Obscure Scribblers: A History of Parliamentary Journalism by Andrew Sparrow

Dr Samuel Johnson did it, and towards the end of his life he expressed regret, remorse, and some embarrassment that he had ever tried it in the first place. A little less than a century later, Charles Dickens started to do it, too, and according to his contemporaries he had a very real talent for it. Governments have tried to ban it, or restrict it with tough legislation and harsh criticism of its practices, but as public opinion has become more permissive and social standards are less strictly upheld, its most ardent practitioners are getting away with a lot more than they would have been able to dream of even a generation ago.

The ‘it’ in question, of course, is parliamentary journalism.

Andrew Sparrow is a political correspondent with the Daily Telegraph, and in Obscure Scribblers he has compiled a compact history of political journalism in Britain, from illicitly printed political pamphlets distributed in the days of Oliver Cromwell to the spin doctors and breaking-news approach of the modern newsroom. The book’s title comes from an epithet used by Sir William Meredith, a baronet who sat in Parliament in the mid-1700s. Sir William denounced the ambitious young men who would fight to claim a seat in the public galleries and dash off reports of parliamentary proceedings for the various newspapers and gazettes that were published in London.

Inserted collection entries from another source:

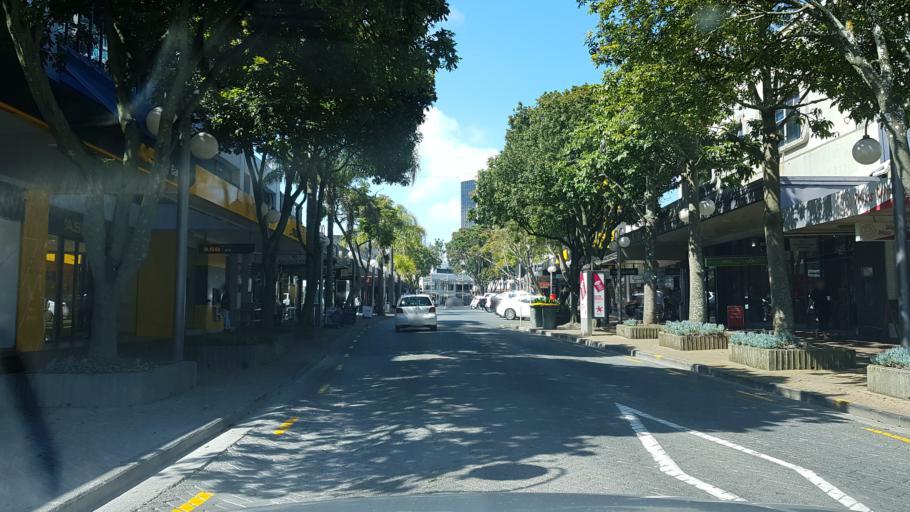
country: NZ
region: Auckland
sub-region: Auckland
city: North Shore
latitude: -36.7879
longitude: 174.7726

He claimed that popular reporting of parliamentary debates would sully the quality of debate and lead to inaccurate and contradictory reporting on the substance of the issues being discussed. As Sparrow’s book clearly shows, mutual hostilities between politicians and the press are certainly nothing new — even three centuries ago, MPs and peers seemed to either moan about how the reporters make too much of every trivial thing that happens in Westminster or sulk about how their stunning speeches and thrilling debates are being ignored by the press. Yet the journalists themselves do not always come away from Sparrow’s history covered in glory; the practices of parliamentary journalism, particularly with regard to ‘off the record’ or ‘lobby’ briefings, are often as restrictive, insular, and narrow-minded as those of the politicians who are put on the spot. Unsurprisingly, the ‘obscure scribbers’ who have clawed their way into Westminster are very jealous of their proximity to the people in power. (To take just one example, not all of the protests against the radio broadcasting and later televising of Parliament have come from the politicians.) But as journalism as a profession continues to evolve, political reporting will evolve with it, and traditions that have worked well enough in the past may not be so applicable even in the near future.

The main strength of Obscure Scribblers comes from the fact that Sparrow keeps closely to his subject and resists the temptation to try to broaden his scope too greatly. In some ways, this strength contributes to the book’s only real weakness, in that the reader would definitely benefit from some prior knowledge of modern political history to better understand the importance of some of the less well-known historical incidents Sparrow mentions. The book could be a little longer in some respects, but the pace and tone seldom slacken and the writing, if a little dry, is far from dull. There are plenty of amusing anecdotes, the history writing is solid without ending up bogged down in petty details, and Alastair Campbell gets a thorough kicking by the end of it. Few bad things can be said about that.